Desde logo, isso é algo inerente a um comportamento diligente e de boa fé (art. 8.º CPC) perante o tribunal e a contraparte. A falta de diligência da parte (que não cuida de saber os documentos de que dispõe para prova dos factos que alega) e a produção de qualquer "efeito-surpresa" pela parte (que, depois de ter dado a entender à contraparte que não possuía o documento e de ter conformado a estratégia de defesa dessa parte, vem afinal apresentar o documento) são incompatíveis com os parâmetros actuais do processo civil português. Mais o é ainda quando a apresentação de um documento na audiência final pode levar ao adiamento desta, depois de o juiz e os advogados terem disponibilizado as respectivas agendas e de as testemunhas estarem presentes para depor.
Acresce ainda que considerar que o art. 423.º, n.º 2, CPC, ao consagrar o ónus de a parte apresentar os documentos que tem em seu poder até 20 dias antes da realização da audiência final, é incompatível com o art. 6.º CEDH levaria a concluir que a preclusão de alegação de factos que podiam ter sido invocados nos articulados seria igualmente incompatível com aquele preceito.
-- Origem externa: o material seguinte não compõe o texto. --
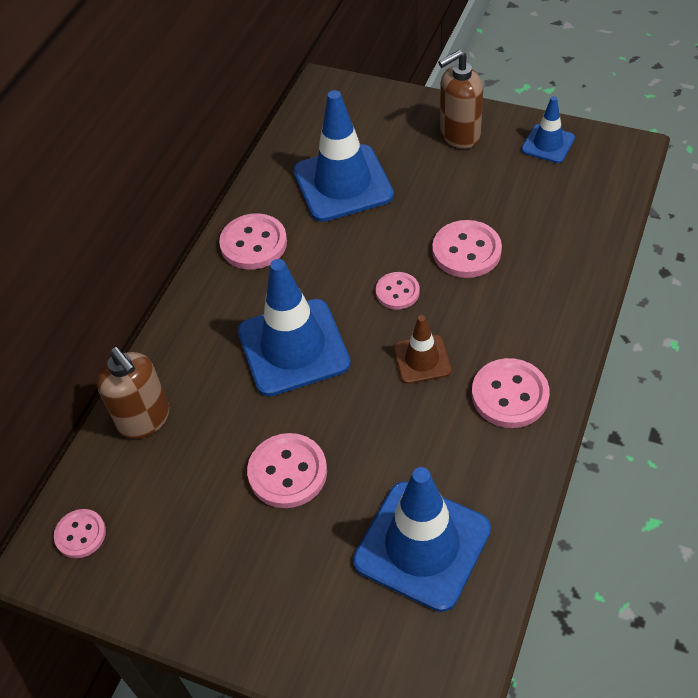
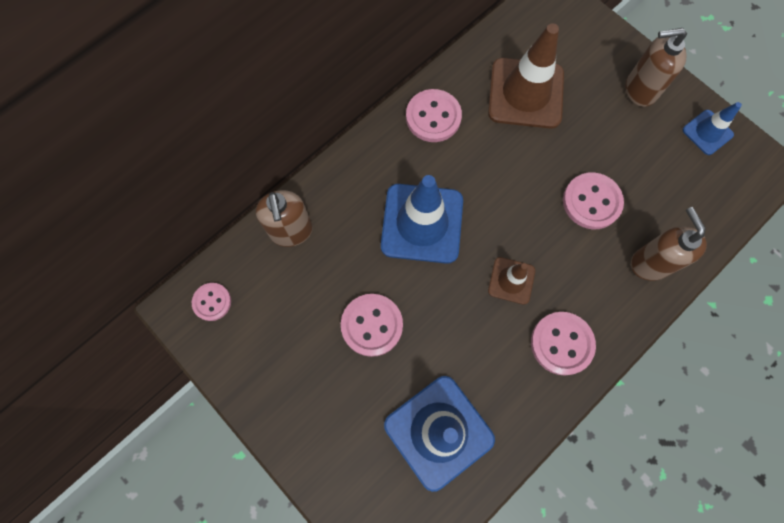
camera: 20 degrees right, 20 degrees up
(343, 183) = (525, 93): blue traffic cone -> brown traffic cone
(397, 292) = (521, 213): pink button -> none
(559, 280) = (650, 263): none -> brown soap dispenser

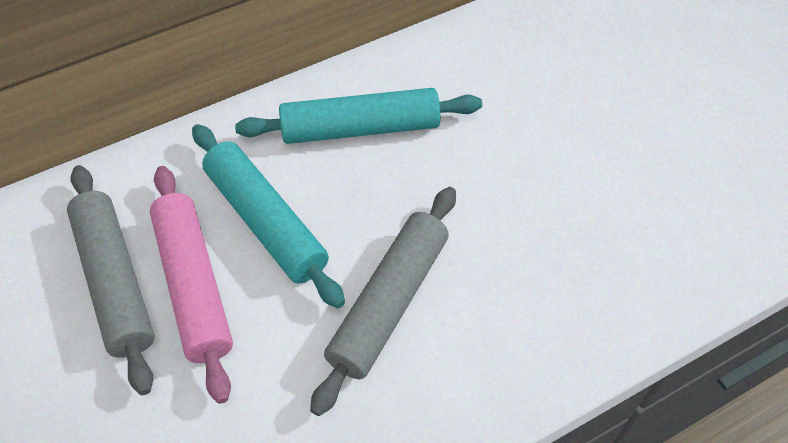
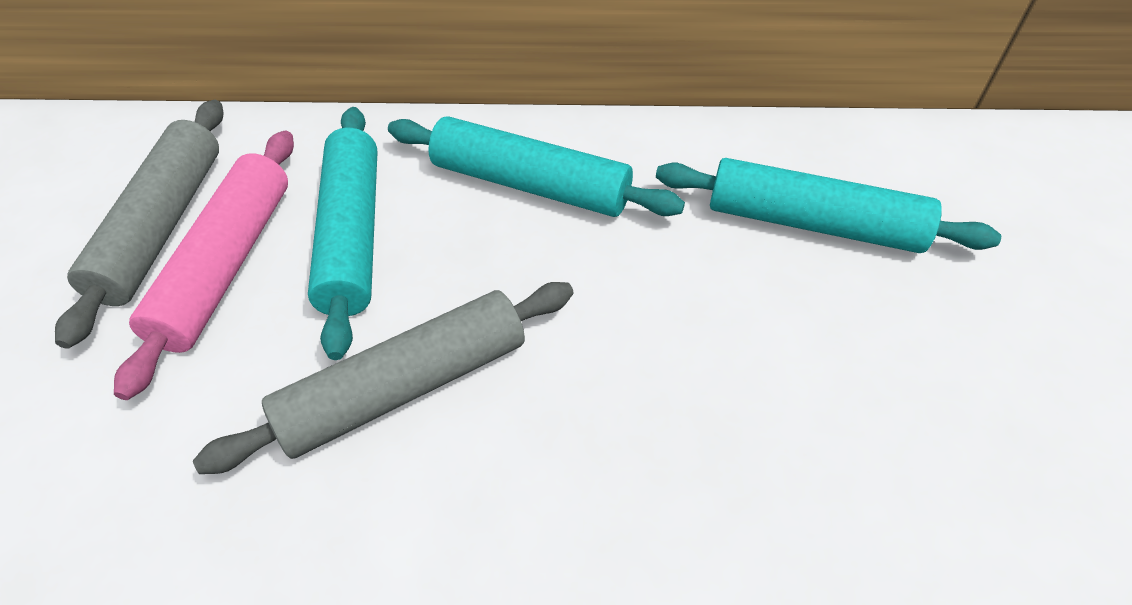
camera: 30 degrees right, 5 degrees down
(557, 76) = (813, 223): none -> turquoise rolling pin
Se o problema se levanta quanto à preclusão de meios de prova de factos, por maioria de razão haveria de se colocar quanto aos próprios factos. Na verdade, se se entende que o ónus de a parte apresentar os documentos que tem em seu poder até um momento da tramitação da causa contraria os parâmetros do processo equitativo, não se vê como é que a imposição de a parte alegar os factos de que tem conhecimento nos articulados não implica uma idêntica violação desses parâmetros. Se é incompatível com o processo equitativo estabelecer restrições à apresentação ou junção dos meios de prova destinados a provar os factos alegados, então, a fortiori, é incompatível estabelecer quaisquer restrições quanto à alegação dos factos que esses meios de prova se destinam a demonstrar.
Tal como a alegação de factos (incluindo aqueles que fundamentam a contestação e que ficam abrangidos pelo ónus estabelecido no art. 573.º, n.º 1, CPC) está sujeita -- melhor, tem de estar sujeita -- a determinadas regras, também a junção ou o requerimento de provas têm de estar sujeitos a certas regras. Nenhuma destas regras pode ser considerada contrária à garantia do processo equitativo se os ónus que as mesmas impõem não puderem ser qualificados como arbitrários, isto é, se tiverem como justificação uma tramitação ordenada do processo e a exigência de uma condução diligente e de boa fé do processo pelas partes.
b) Em contrapartida, a RL andou bem ao ponderar condenar o recorrente na taxa sancionatória excepcional (cf. art. 531.º CPC). Isto confirma que, como acima se referiu, a diligência da parte é, realmente, um parâmetro de aferição da conduta da parte no actual processo civil português.